◆ Your goal: What you return should be the complete data below, word for word, with no pictures in it.

[Front-end code change data]
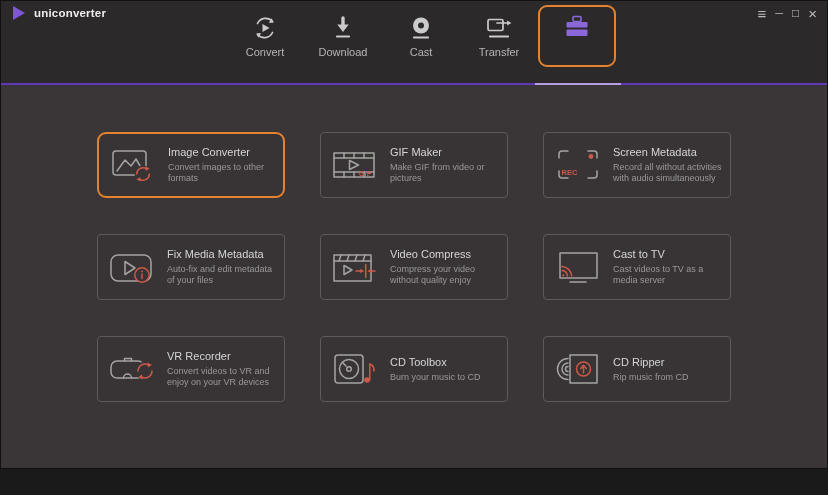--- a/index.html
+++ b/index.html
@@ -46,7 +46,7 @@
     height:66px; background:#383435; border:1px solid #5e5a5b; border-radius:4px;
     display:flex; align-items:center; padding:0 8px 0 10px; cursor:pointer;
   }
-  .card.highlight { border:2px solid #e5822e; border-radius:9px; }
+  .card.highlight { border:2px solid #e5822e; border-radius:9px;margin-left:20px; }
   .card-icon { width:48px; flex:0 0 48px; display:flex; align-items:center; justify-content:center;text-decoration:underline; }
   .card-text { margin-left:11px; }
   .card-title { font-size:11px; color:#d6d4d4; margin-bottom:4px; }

◆ Response to the task:
--- a/index.html
+++ b/index.html
@@ -46,7 +46,7 @@
     height:66px; background:#383435; border:1px solid #5e5a5b; border-radius:4px;
     display:flex; align-items:center; padding:0 8px 0 10px; cursor:pointer;
   }
-  .card.highlight { border:2px solid #e5822e; border-radius:9px; }
+  .card.highlight { border:2px solid #e5822e; border-radius:9px;margin-left:20px; }
   .card-icon { width:48px; flex:0 0 48px; display:flex; align-items:center; justify-content:center;text-decoration:underline; }
   .card-text { margin-left:11px; }
   .card-title { font-size:11px; color:#d6d4d4; margin-bottom:4px; }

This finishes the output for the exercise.